Saved data entries
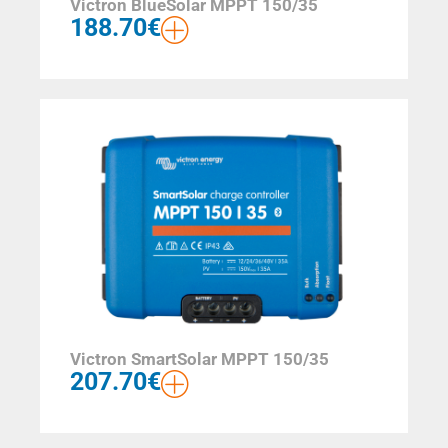
Victron BlueSolar MPPT 150/35
188.70
€
Victron SmartSolar MPPT 150/35
207.70
€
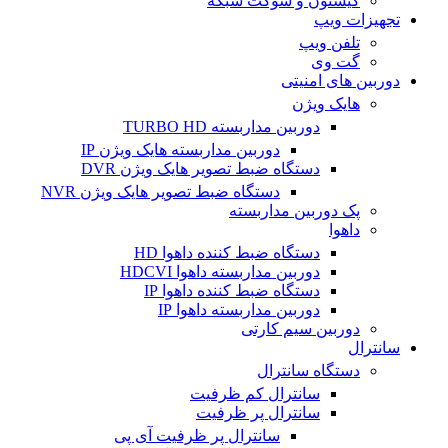
کیستون و سوکت شبکه
تجهیزات ویپ
تلفن ویپ
گت وی
دوربین های امنیتی
هایک ویژن
دوربین مداربسته TURBO HD
دوربین مداربسته هایک ویژن IP
دستگاه ضبط تصویر هایک ویژن DVR
دستگاه ضبط تصویر هایک ویژن NVR
پک دوربین مداربسته
داهوا
دستگاه ضبط کننده داهوا HD
دوربین مداربسته داهوا HDCVI
دستگاه ضبط کننده داهوا IP
دوربین مداربسته داهوا IP
دوربین سیم کارتی
سانترال
دستگاه سانترال
سانترال کم ظرفیت
سانترال پر ظرفیت
سانترال پر ظرفیت آی پی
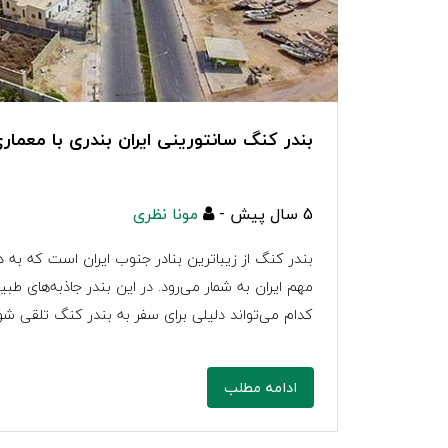
بندر کنگ سانتورینی ایران بندری با معم
5 سال پیش -
مونا نظری
بندر کنگ از زیباترین بنادر جنوب ایران است که به دلی
مهم ایران به شمار می‌رود. در این بندر جاذبه‌های طب
کدام می‌تواند دلیلی برای سفر به بندر کنگ تلقی شو
ادامه مطلب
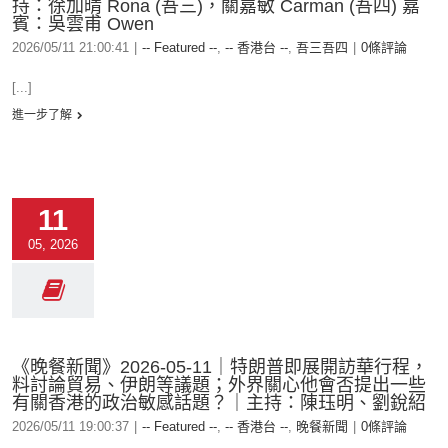
持：徐加晴 Rona (吾三)，關嘉敏 Carman (吾四) 嘉
賓：吳雲甫 Owen
2026/05/11 21:00:41
|
-- Featured --
,
-- 香港台 --
,
吾三吾四
|
0條評論
[...]
進一步了解
11
05, 2026
《晚餐新聞》2026-05-11｜特朗普即展開訪華行程，
料討論貿易、伊朗等議題；外界關心他會否提出一些
有關香港的政治敏感話題？｜主持：陳珏明、劉銳紹
2026/05/11 19:00:37
|
-- Featured --
,
-- 香港台 --
,
晚餐新聞
|
0條評論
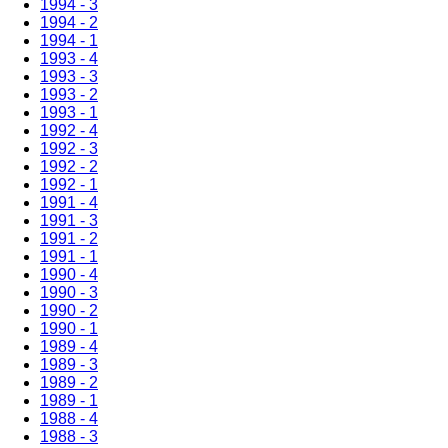
1994 - 3
1994 - 2
1994 - 1
1993 - 4
1993 - 3
1993 - 2
1993 - 1
1992 - 4
1992 - 3
1992 - 2
1992 - 1
1991 - 4
1991 - 3
1991 - 2
1991 - 1
1990 - 4
1990 - 3
1990 - 2
1990 - 1
1989 - 4
1989 - 3
1989 - 2
1989 - 1
1988 - 4
1988 - 3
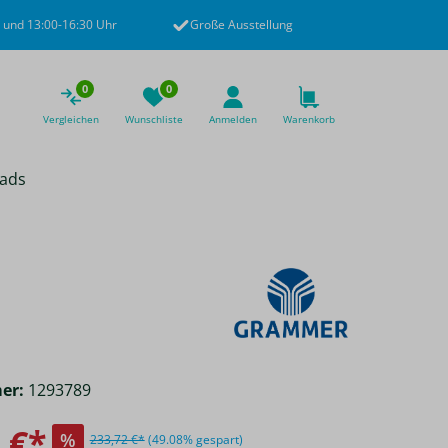
 und 13:00-16:30 Uhr
Große Ausstellung
0
0
Vergleichen
Wunschliste
Anmelden
Warenkorb
ads
er:
1293789
 €*
%
233,72 €*
(49.08% gespart)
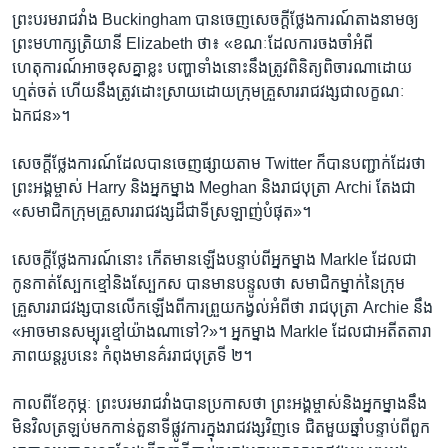
ព្រះបរមរាជវាំង Buckingham បាន​ចេញ​សេចក្តី​ថ្លែងការណ៍​តាងនាម​ឲ្យ​
ព្រះមហាក្សត្រិយានី Elizabeth ថា៖ «ខណៈដែលការ​ចងចាំអំពី​
ហេតុការណ៍​អាច​ខុស​គ្នា​ខ្លះ បញ្ហា​ទាំងនោះ​នឹង​ត្រូវ​ពិនិត្យ​ពិចារណា​ដោយ​
ហ្មត់ចត់​ ហើយ​នឹង​ត្រូវ​ដោះស្រាយ​ដោយ​ក្រុម​គ្រួសារ​រាជវង្ស​ជាលក្ខណៈ​
ឯកជន»។
សេចក្តី​ថ្លែងការណ៍​ដែល​បាន​ចេញផ្សាយ​តាម Twitter ក៏បាន​បញ្ជាក់​ដែរ​ថា
ព្រះអង្គម្ចាស់ Harry និង​អ្នកម្នាង Meghan និង​រាជបុត្រា Archi តែង​ជា​
«សមាជិក​ក្រុម​គ្រួសារ​រាជវង្ស​ដ៏​ជា​ទីស្រឡាញ់​បំផុត»។
សេចក្តី​ថ្លែងការណ៍​នោះ​ កើត​មាន​ឡើង​បន្ទាប់​ពី​អ្នកម្នាង​ Markle ដែល​ជា​
កូនកាត់​ស្បែក​ខ្មៅ​និង​ស្បែក​ស បាន​មាន​បន្ទូល​ថា សមាជិក​ម្នាក់​នៃ​ក្រុម​
គ្រួសារ​រាជវង្ស​បាន​លើក​ឡើង​ពី​ការ​ព្រួយ​កង្វល់អំពី​ថា រាជបុត្រា Archie នឹង​
«អាច​មានសម្បុរ​ខ្មៅ​យ៉ាង​ណា​ទៅ?»។ អ្នកម្នាង​ Markle ដែលជាអតីត​តារា​
ភាពយន្ត​រូប​នេះ​ កំពុងមានគ៌រ​រាជបុត្រ​ទី ២។
កាលពី​ខែ​កុម្ភៈ ព្រះ​បរមរាជវាំង​បាន​ប្រកាស​ថា ព្រះ​អង្គម្ចាស់​និង​អ្នក​ម្នាង​នឹង​
មិន​វិលត្រឡប់មក​កាន់​តួនាទី​ផ្លូវការក្នុង​រាជវង្ស​វិញ​ទេ ជិត​មួយ​ឆ្នាំ​បន្ទាប់​ពី​ពួក​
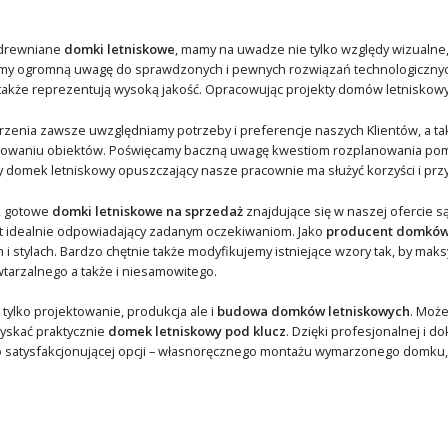
 drewniane
domki letniskowe
, mamy na uwadze nie tylko względy wizualne, 
y ogromną uwagę do sprawdzonych i pewnych rozwiązań technologicznych
także reprezentują wysoką jakość. Opracowując projekty domów letniskow
rzenia zawsze uwzględniamy potrzeby i preferencje naszych Klientów, a ta
owaniu obiektów. Poświęcamy baczną uwagę kwestiom rozplanowania pomies
 domek letniskowy opuszczający nasze pracownie ma służyć korzyści i przyj
, gotowe
domki letniskowe na sprzedaż
znajdujące się w naszej ofercie 
kt idealnie odpowiadający zadanym oczekiwaniom. Jako
producent domków
ch i stylach. Bardzo chętnie także modyfikujemy istniejące wzory tak, by 
tarzalnego a także i niesamowitego.
 tylko projektowanie, produkcja ale i
budowa domków letniskowych
. Moż
yskać praktycznie
domek letniskowy pod klucz
. Dzięki profesjonalnej i 
zo satysfakcjonującej opcji – własnoręcznego montażu wymarzonego domku,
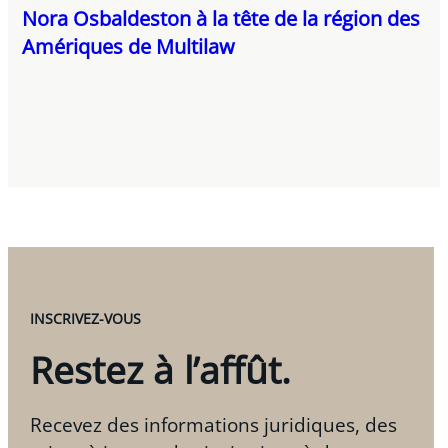
Nora Osbaldeston à la tête de la région des
Amériques de Multilaw
INSCRIVEZ-VOUS
Restez à l’affût.
Recevez des informations juridiques, des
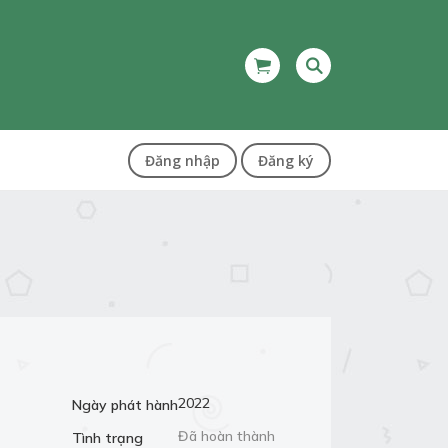
Đăng nhập
Đăng ký
2022
Ngày phát hành
Đã hoàn thành
Tình trạng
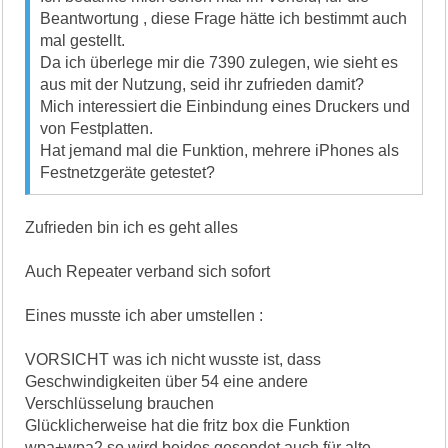
Beantwortung , diese Frage hätte ich bestimmt auch
mal gestellt.
Da ich überlege mir die 7390 zulegen, wie sieht es
aus mit der Nutzung, seid ihr zufrieden damit?
Mich interessiert die Einbindung eines Druckers und
von Festplatten.
Hat jemand mal die Funktion, mehrere iPhones als
Festnetzgeräte getestet?
Zufrieden bin ich es geht alles
Auch Repeater verband sich sofort
Eines musste ich aber umstellen :
VORSICHT was ich nicht wusste ist, dass
Geschwindigkeiten über 54 eine andere
Verschlüsselung brauchen
Glücklicherweise hat die fritz box die Funktion
wpa+wpa2 so wird beides gesendet auch für alte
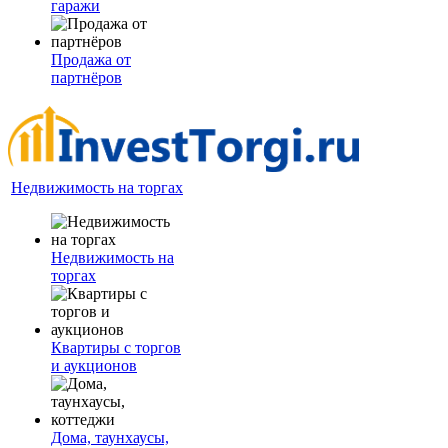
гаражи
Продажа от
партнёров
Недвижимость на торгах
Недвижимость на
торгах
Квартиры с торгов
и аукционов
Дома, таунхаусы,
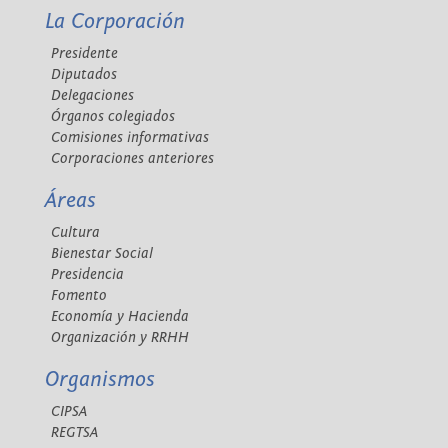
La Corporación
Presidente
Diputados
Delegaciones
Órganos colegiados
Comisiones informativas
Corporaciones anteriores
Áreas
Cultura
Bienestar Social
Presidencia
Fomento
Economía y Hacienda
Organización y RRHH
Organismos
CIPSA
REGTSA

- What you will do -
Write out each line above containing "ایران".

- Answer to this problem -
بندر کنگ سانتورینی ایران بندری با معم
بندر کنگ از زیباترین بنادر جنوب ایران است که به دلی
مهم ایران به شمار می‌رود. در این بندر جاذبه‌های طب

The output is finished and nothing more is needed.